Passage ▸
________________________

In 2014, Holliday was working to build 800 to 1,000 high-density apartments and condos, but “the numbers wouldn’t work,” he says, adding, “You couldn’t get the construction costs down enough.” This was the start of Holliday's pivot toward modular, requiring less money and labor. The New York Times reports that the global construction industry is worth $10 trillion, and creates the shape of our homes and cities, yet, "it is one of the world’s least efficient businesses," as the productivity rate is the same now as it was in 1945. Furthermore, the labor pool is 23 percent smaller than in 2006, meaning that the industry may not be big enough to supply the new housing that the country needs. “If we don’t build housing differently, then no one can have any housing,” Holliday says.

________________________

[Rows contained in a dataset]

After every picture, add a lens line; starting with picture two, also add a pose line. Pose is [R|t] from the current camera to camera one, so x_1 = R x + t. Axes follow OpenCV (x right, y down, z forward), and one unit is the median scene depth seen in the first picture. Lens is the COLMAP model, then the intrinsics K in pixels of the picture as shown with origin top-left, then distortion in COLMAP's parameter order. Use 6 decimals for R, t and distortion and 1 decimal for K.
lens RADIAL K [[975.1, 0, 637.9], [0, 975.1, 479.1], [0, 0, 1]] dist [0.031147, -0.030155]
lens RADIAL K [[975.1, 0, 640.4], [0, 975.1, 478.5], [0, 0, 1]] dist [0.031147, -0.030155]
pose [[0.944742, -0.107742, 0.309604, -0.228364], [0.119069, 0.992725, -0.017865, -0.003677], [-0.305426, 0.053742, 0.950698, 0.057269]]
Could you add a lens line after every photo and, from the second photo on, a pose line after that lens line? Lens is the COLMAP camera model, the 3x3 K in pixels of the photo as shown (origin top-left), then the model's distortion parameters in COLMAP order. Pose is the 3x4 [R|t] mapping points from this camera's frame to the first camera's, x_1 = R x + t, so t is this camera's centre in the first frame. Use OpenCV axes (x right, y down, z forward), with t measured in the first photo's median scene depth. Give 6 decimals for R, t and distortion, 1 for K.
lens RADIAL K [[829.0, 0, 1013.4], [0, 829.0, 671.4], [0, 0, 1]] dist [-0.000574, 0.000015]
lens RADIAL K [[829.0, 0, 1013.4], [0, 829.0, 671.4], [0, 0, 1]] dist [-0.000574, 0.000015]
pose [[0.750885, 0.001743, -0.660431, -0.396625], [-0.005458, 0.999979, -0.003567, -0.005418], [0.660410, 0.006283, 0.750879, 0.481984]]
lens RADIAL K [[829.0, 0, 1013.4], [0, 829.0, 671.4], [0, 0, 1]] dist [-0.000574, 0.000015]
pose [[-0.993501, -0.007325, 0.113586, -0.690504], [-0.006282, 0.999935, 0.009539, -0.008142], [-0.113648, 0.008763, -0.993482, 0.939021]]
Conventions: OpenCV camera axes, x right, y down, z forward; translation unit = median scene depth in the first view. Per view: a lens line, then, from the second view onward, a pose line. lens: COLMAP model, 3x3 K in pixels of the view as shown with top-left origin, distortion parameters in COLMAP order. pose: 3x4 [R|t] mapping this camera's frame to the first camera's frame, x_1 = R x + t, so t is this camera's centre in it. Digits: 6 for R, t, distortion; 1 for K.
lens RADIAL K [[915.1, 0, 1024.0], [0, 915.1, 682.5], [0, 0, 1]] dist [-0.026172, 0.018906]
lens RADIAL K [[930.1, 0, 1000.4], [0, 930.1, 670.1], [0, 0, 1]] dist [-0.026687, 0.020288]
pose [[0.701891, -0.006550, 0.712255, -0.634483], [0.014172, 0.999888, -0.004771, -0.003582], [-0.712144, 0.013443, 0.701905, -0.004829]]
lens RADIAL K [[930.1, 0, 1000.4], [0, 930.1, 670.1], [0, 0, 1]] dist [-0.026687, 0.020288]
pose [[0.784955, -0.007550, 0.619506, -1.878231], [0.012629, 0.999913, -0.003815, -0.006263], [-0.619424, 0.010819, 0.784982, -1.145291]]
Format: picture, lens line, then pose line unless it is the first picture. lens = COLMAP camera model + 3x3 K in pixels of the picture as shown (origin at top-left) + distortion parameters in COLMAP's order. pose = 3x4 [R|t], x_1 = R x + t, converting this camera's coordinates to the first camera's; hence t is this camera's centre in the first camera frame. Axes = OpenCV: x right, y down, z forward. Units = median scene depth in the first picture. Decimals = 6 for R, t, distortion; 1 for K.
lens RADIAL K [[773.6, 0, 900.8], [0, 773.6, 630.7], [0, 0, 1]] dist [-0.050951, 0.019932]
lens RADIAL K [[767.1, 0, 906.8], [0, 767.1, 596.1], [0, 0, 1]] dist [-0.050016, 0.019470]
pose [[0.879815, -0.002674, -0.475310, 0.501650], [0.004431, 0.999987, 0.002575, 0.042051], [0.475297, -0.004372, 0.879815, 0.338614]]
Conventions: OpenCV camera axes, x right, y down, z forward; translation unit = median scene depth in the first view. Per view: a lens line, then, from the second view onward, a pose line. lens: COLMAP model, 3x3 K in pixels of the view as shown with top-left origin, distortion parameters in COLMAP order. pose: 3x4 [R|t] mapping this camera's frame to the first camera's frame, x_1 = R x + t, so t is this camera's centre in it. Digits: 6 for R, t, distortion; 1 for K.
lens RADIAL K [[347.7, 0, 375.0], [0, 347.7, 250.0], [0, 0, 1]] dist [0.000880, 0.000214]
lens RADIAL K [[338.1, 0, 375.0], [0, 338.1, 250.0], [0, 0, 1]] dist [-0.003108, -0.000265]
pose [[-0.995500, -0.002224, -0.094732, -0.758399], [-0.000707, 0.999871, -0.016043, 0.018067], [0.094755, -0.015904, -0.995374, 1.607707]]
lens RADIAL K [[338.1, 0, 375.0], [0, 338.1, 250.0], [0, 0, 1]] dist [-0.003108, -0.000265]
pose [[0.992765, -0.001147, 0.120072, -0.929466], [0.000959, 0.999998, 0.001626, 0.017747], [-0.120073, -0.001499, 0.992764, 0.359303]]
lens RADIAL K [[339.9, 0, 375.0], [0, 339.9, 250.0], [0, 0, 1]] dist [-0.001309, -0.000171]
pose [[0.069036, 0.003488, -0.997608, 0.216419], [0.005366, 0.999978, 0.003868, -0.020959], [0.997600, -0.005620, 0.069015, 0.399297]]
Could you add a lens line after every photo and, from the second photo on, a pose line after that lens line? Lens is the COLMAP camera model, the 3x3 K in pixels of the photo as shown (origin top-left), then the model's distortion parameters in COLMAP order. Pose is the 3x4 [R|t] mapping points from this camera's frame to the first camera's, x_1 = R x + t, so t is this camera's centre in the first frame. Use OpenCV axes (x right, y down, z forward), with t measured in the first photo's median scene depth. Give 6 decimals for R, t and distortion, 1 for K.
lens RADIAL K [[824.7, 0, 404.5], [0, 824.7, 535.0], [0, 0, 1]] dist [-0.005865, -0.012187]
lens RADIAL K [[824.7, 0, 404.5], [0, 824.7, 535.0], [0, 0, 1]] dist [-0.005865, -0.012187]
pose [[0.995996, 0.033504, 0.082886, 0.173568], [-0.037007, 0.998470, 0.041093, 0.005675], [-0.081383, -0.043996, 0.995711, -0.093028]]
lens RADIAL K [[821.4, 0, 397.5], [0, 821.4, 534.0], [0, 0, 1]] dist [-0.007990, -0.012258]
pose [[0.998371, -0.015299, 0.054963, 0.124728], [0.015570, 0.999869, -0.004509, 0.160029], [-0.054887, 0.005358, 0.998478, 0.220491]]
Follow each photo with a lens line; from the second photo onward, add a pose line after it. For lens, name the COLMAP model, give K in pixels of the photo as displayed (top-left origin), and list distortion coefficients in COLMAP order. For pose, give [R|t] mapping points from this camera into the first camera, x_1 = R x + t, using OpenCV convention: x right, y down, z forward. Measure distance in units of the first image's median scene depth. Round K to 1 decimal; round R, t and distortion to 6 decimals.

________________________

Problem details ▸ Please continue the passage about Holliday's turn toward modular construction, picking up after its final sentence.

Answer below ▸
Factory OS pays about $30 an hour with medical insurance and two weeks of vacation. That’s about half what workers can make on a construction site, but the work is more regular and, for many, requires less commuting. In addition to not being rained on, one of the key differences between a construction site and Factory OS is that any worker can be trained to do any job. For old-school trade unions, that is a declaration of war. “The business model is ‘Hooray for me,’” without regard for anyone else, said Larry Mazzola Jr., business manager of UA Local 38, a San Francisco plumbers’ union with about 2,500 members.